The 1991 Resource Management Act was written in partial response to the Brundtland Commission findings. It was also written in partial response to the fact that New Zealand had an obsolete environmental framework of laws that when put together were unwieldy. The Act replaced 69 other Acts and amended Acts, as well as 19 regulations and orders.

In terms of neo-Malthusian theory, the Resource Management Act on its own is not able to change the rate of resource consumption. The ecological footprint of the average New Zealander 10 years ago was large enough that if the whole world had our rate of resource consumption, all of planet Earth and 94% of an equivalent planet would be needed to sustain it. In other words, quite simply our rate of consumption is not sustainable by a large population.

In 2016 it was informally acknowledged by some geologists that the Holocene, the most recent geologic epoch had ended. It was superseded by the onset of the Anthropocene, thus tacitly acknowledging that the aforementioned consumption, in New Zealand and elsewhere had developed a strong global footprint. It is so strong that in the 1 minute of the geologic day, that humans have in existence, they have wiped out 50% or more of the total known species.

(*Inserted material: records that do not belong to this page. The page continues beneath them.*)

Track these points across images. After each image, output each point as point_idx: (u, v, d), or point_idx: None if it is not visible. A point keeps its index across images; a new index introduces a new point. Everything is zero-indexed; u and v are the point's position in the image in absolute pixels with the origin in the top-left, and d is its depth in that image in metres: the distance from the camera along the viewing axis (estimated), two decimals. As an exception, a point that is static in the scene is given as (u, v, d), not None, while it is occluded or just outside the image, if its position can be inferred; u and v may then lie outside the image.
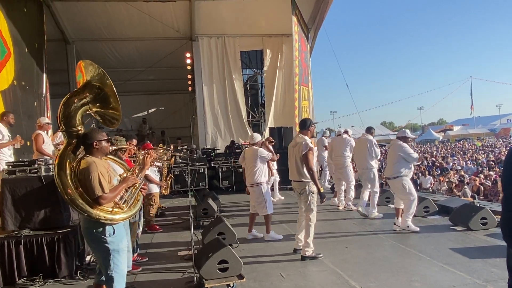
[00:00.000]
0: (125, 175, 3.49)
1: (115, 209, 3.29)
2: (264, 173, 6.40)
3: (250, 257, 5.33)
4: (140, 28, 14.34)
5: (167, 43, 14.99)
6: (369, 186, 7.52)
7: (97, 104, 3.41)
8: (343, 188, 8.55)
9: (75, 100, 3.34)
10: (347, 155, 8.34)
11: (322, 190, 5.03)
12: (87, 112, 3.43)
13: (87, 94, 3.36)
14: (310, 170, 5.01)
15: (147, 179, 6.87)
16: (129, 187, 3.43)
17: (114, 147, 4.20)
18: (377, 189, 7.51)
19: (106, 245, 3.24)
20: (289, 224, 7.05)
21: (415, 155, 6.33)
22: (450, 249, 5.29)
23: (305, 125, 5.30)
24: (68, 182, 3.20)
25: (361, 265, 4.84)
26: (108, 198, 3.18)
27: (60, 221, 5.06)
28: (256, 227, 6.50)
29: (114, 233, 3.26)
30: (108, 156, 3.67)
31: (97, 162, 3.23)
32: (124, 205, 3.36)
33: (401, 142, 6.39)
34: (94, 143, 3.29)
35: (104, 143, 3.35)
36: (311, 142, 5.21)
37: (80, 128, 3.38)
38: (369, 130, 7.79)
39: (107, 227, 3.24)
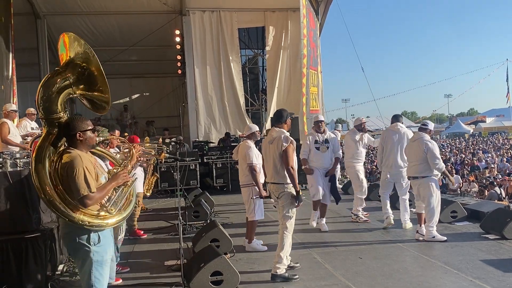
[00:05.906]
0: (114, 171, 3.42)
1: (102, 213, 3.23)
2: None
3: (248, 269, 5.35)
4: (121, 0, 14.25)
5: (153, 18, 14.92)
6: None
7: (81, 86, 3.29)
8: None
9: (57, 81, 3.23)
10: None
11: (300, 193, 4.97)
12: (71, 96, 3.33)
13: (69, 74, 3.25)
14: (290, 168, 4.90)
15: None
16: (118, 186, 3.37)
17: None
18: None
19: (90, 255, 3.17)
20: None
21: (441, 164, 6.22)
22: (481, 260, 5.30)
23: (281, 117, 5.22)
24: (46, 180, 3.13)
25: (377, 279, 4.86)
26: (95, 198, 3.11)
27: (28, 224, 5.05)
28: (260, 236, 6.49)
29: (99, 241, 3.19)
30: (97, 148, 3.63)
31: (82, 156, 3.17)
32: (112, 208, 3.28)
33: (428, 138, 6.30)
34: (78, 134, 3.22)
35: (89, 134, 3.28)
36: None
37: (62, 115, 3.26)
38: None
39: (91, 234, 3.17)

In third world countries adults tend to have larger families for socio-economic reasons including that in their senior years older people have family members who are able to support them when they can no longer work. Every human being needs fresh water to drink, to cook, to clean themselves and their clothes. About 800 million have no access to clean drinking water worldwide. The causes of this are numerous, but as drinking water is the most basic and fundamental way of hydrating a human, it is very difficult if not impossible to overestimate the importance of clean drinking water. A collapse of this resource through overuse, pollution and wastage would have immediate consequences. This is perhaps the most important part of understanding how a Malthusian collapse could occur.

No such problem exists in New Zealand with the growth of families. However clean water is becoming a bigger issue with each year due to the large amount used for dairy farming. It has degraded in many areas across the country and the rise of water bourne bugs has increased (see Hawkes Bay crisis in 2016). The advent of changes to hydrology and climatology caused by climate change (man made or otherwise)mean that these issues are going to become more acute with time as weather patterns change how we farm and how we use our fresh water resource. It will not be the cause of wars here, but in arid parts of the world, such as the Middle East water shortages might well cause confrontations involving individual nations military forces.

Another major problem is the rapidly increasing carbon level in the atmosphere. Since 1700 the output of carbon based gases has gone in one direction: UP. Last week it sat at 410 particles per million in the atmosphere, which is the highest it has been in about 350,000 years. The sources of it range from the consumption of fossil fuels, the burning of forests causing stored carbon to be released and the large scale use of materials such as concrete which releases about 7% of the worlds total man made carbon emissions.

Malthusian theory has been discredited by some theorists. Some say it is a theory that is too pessimistic. Others acknowledge the socio-economic causes of the theory, but say that there will be positive checks and balances that stop it from advancing, which I assume to mean further work on international treatises including the development of new ones and further advancing existing ones relating to the environment. However a trend away in the countries with the most economic, military and political influence from global co-operation against these challenges means even if all of the small and medium sized nations collaborated to share knowledge and technology, larger powers could undermine it.

So how discredited is Malthusian theory after all? And should we be worried in New Zealand?